17. Monitoring
13 Monitoring -
Pipeline Monitoring
Airflow can surface metrics and emails to help you stay on top of pipeline issues.
SLAs
Airflow DAGs may optionally specify an SLA, or “Service Level Agreement”, which is defined as a time by which a DAG must complete. For time-sensitive applications these features are critical for developing trust amongst your pipeline customers and ensuring that data is delivered while it is still meaningful. Slipping SLAs can also be early indicators of performance problems, or a need to scale up the size of your Airflow cluster
Emails and Alerts
Airflow can be configured to send emails on DAG and task state changes.
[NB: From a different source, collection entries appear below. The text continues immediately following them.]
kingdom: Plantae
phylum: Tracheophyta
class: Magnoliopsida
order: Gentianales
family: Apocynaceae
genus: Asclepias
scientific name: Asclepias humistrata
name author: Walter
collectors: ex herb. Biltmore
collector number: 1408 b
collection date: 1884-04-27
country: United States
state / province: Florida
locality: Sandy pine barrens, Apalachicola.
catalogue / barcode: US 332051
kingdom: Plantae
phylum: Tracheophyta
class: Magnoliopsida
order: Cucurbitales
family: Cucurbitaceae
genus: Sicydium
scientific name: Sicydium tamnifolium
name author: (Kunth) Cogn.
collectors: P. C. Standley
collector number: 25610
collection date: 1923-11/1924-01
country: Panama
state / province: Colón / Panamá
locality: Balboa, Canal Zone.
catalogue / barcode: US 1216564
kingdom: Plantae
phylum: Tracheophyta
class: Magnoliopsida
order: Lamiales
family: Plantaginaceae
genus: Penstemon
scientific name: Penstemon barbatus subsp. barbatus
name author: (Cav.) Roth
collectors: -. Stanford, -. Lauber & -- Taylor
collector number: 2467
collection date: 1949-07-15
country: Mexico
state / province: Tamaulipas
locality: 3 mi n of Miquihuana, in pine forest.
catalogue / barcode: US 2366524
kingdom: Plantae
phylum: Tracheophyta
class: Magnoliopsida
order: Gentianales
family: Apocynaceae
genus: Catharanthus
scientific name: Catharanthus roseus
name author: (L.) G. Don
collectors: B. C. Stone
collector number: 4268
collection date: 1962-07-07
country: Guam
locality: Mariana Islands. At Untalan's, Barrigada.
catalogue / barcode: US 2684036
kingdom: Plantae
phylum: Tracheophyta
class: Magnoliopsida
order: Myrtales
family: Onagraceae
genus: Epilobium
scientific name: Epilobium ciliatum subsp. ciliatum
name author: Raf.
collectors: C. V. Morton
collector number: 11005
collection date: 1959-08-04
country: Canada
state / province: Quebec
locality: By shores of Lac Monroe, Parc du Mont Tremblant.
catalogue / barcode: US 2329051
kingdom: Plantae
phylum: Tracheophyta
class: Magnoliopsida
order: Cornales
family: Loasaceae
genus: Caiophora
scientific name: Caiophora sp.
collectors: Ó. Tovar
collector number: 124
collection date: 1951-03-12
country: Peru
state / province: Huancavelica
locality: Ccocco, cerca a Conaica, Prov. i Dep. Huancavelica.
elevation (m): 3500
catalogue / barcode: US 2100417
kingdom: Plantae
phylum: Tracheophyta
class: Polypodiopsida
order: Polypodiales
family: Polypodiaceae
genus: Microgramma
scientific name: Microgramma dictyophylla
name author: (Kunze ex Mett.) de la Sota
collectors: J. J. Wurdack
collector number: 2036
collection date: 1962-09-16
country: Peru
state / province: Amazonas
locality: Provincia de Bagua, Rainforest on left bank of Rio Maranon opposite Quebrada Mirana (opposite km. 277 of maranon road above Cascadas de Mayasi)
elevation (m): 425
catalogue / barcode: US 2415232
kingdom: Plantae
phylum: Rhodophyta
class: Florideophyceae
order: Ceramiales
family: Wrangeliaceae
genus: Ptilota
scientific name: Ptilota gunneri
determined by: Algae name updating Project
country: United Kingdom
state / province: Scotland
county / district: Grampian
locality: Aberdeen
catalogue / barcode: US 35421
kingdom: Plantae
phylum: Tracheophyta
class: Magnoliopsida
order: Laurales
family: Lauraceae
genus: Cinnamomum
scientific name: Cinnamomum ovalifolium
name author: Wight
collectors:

These state changes may include successes, failures, or retries. Failure emails can allow you to easily trigger alerts. It is common for alerting systems like PagerDuty to accept emails as a source of alerts. If a mission-critical data pipeline fails, you will need to know as soon as possible to get online and get it fixed.
Metrics
Airflow comes out of the box with the ability to send system metrics using a metrics aggregator called statsd. Statsd can be coupled with metrics visualization tools like Grafana to provide you and your team high level insights into the overall performance of your DAGs, jobs, and tasks. These systems can be integrated into your alerting system, such as pagerduty, so that you can ensure problems are dealt with immediately. These Airflow system-level metrics allow you and your team to stay ahead of issues before they even occur by watching long-term trends.